Я был человеческим детёнышем, но лишь внешне. В душе я был пёс. Я уже бегал по траве и играл с мушками. Они то и дело садились на мой хвост и я стряхивал их. Они отлетали  к дереву и затем снова садились, только теперь на уши. Я был похож на пса и у меня был новый хвост, который моя мать ваяла мне почти каждый месяц. Потому что я рос так быстро,  что её шесть едва успевала отрастать. Иногда мне все же приходилось ходить голышом. Тогда мать ваяла мне уши и хвост из сухой травы. Она конечно не могла заменить шерсть, и даже не была на неё похожа, но временно трава согревала моё тело, особенно зимой. Да, я рос и будто нарочно хотел, что бы мать отдала всю свою шерсть. Я уже спокойно стоял на ногах и не падал. Я ещё не мог перепрыгивать через своих братьев, но тело моё приобретало размеры подрастающего щенка.
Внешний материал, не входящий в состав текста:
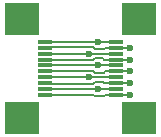
<source format=gtl>
G04*
G04 #@! TF.GenerationSoftware,Altium Limited,Altium Designer,18.1.9 (240)*
G04*
G04 Layer_Physical_Order=1*
G04 Layer_Color=3162822*
%FSLAX44Y44*%
%MOMM*%
G71*
G01*
G75*
%ADD12R,1.2000X0.3000*%
%ADD13R,3.0000X2.7000*%
%ADD16C,0.1500*%
%ADD17C,0.6000*%
D12*
X110100Y37500D02*
D03*
Y42500D02*
D03*
Y47500D02*
D03*
Y52500D02*
D03*
Y57500D02*
D03*
Y62500D02*
D03*
Y67500D02*
D03*
Y72500D02*
D03*
Y77500D02*
D03*
Y82500D02*
D03*
X49900Y82500D02*
D03*
Y77500D02*
D03*
Y72500D02*
D03*
Y67500D02*
D03*
Y62500D02*
D03*
Y57500D02*
D03*
Y52500D02*
D03*
Y47500D02*
D03*
Y42500D02*
D03*
Y37500D02*
D03*
D13*
X129900Y18200D02*
D03*
Y101800D02*
D03*
X30100D02*
D03*
Y18200D02*
D03*
D16*
X90500Y47000D02*
X92000Y48500D01*
X50400Y47000D02*
X90500D01*
Y58000D02*
X92000Y56499D01*
X50400Y58000D02*
X90500D01*
X49900Y77500D02*
X50400Y78000D01*
X90500D01*
X49900Y67500D02*
X50149Y67251D01*
X90752D01*
X92000Y68499D01*
X100000Y67499D02*
X122000D01*
X100000Y76499D02*
X101000Y77499D01*
X92000Y76499D02*
X100000D01*
X90500Y78000D02*
X92000Y76499D01*
X99000Y68499D02*
X100000Y67499D01*
X92000Y68499D02*
X99000D01*
X100000Y56499D02*
X101000Y57499D01*
X92000Y56499D02*
X100000D01*
X87502Y52499D02*
X110099D01*
X110100Y52501D01*
X87500D02*
X87502Y52499D01*
X52400Y52500D02*
X52400Y52501D01*
X87500D01*
X110100Y57499D02*
X122000D01*
X101000Y77499D02*
X122000D01*
X52400Y57499D02*
X52402Y57501D01*
X101000Y57499D02*
X110100D01*
X95000Y62501D02*
X110100D01*
X52400D02*
X95000D01*
X52400Y82501D02*
X95000D01*
X110100D01*
X87502Y72499D02*
X110099D01*
X110100Y72501D01*
X87500D02*
X87502Y72499D01*
X52400Y72501D02*
X87500D01*
X99000Y48499D02*
X100000Y47499D01*
X92000Y48499D02*
X99000D01*
X100000Y36500D02*
X101000Y37500D01*
X92000Y36500D02*
X100000D01*
X90999Y37501D02*
X92000Y36500D01*
X110100Y37500D02*
X122000D01*
Y47499D02*
X122000Y47499D01*
X110100Y47499D02*
X122000D01*
X101000Y37500D02*
X110100D01*
X100000Y47499D02*
X110100D01*
X52400Y42501D02*
X95000D01*
X110100D01*
X52402Y37501D02*
X90999D01*
X52400Y37499D02*
X52402Y37501D01*
X52400Y47499D02*
X52400Y47499D01*
D17*
X87500Y52501D02*
D03*
X122000Y57499D02*
D03*
Y67499D02*
D03*
Y77499D02*
D03*
X95000Y62501D02*
D03*
Y82501D02*
D03*
X87500Y72501D02*
D03*
X122000Y37499D02*
D03*
Y47499D02*
D03*
X95000Y42501D02*
D03*
M02*

</source>
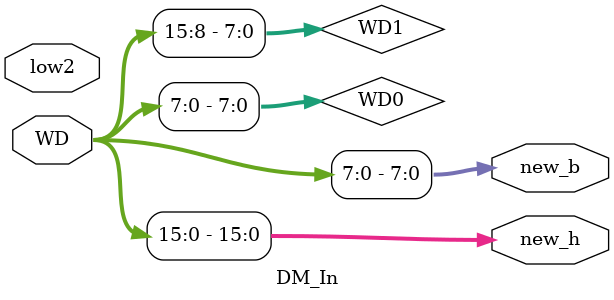
<source format=v>
`timescale 1ns / 1ps
`include "macro.v"
module DM_In(input [1:0] low2,
             input [31:0] WD,
             
             output [15:0] new_h,
             output [7:0] new_b
             );
//initial
wire [7:0] WD0,WD1,WD2,WD3,RD0,RD1,RD2,RD3;
assign WD0 = WD[7:0];
assign WD1 = WD[15:8];

//lb,sb
assign new_b  = WD0;
//lh,sh
assign new_h  = {WD1,WD0};


endmodule

</source>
Я учился есть, как подобает собаке и потихоньку жевал червей да жуков. Я играл с бабочками и гонялся за мухами, ловил пауков и пытался подружится с птицами. Я слышал шум леса, что приносил мне новости и хотел поделится ими с другими. Но моя речь все ещё была невнятной. Я лишь учился говорить. Первое слово, что я сказал там на помойке, было странным. Таких слов не существует. Поэтому моя мать учила меня правильным словам, а ветер мешал ей и подшучивал надо мной Он приносил отрывки речей, которыми говорят далеко за этими землями и я пытался повторить их. Я знал множество языков и понимал, но отвечать было так сложно, как учится ходить на двух ногах. Но я не сдавался! Раз за разом я учился повторять речи людей, что были моими предками, ведь я мечтал отомстить им самой кровавой местью. Я хотел знать их языки, чтобы  в день, когда я встречу человека по имени Андерсон – я мог посмотреть ему в глаза и сказать о том, как было невыносимо лежать на помойке голым и кричать. Если бы тогда я мог говорить! Но человеческий отпрыск гуманоида, рождается поистине уродливым существом. И лишь мать может понять его крик и язык ребёнка. Но моя мать предпочла заткнуть уши и видимо сердца у неё отродясь не было. Поэтому я учусь говорить по человечьи, что бы меня мог понять любой гуманоид, за что же его нещастного пришли убивать. Я прыгая на траве, повторял небылицы, занесённые сюда ветром, со всех уголков земли.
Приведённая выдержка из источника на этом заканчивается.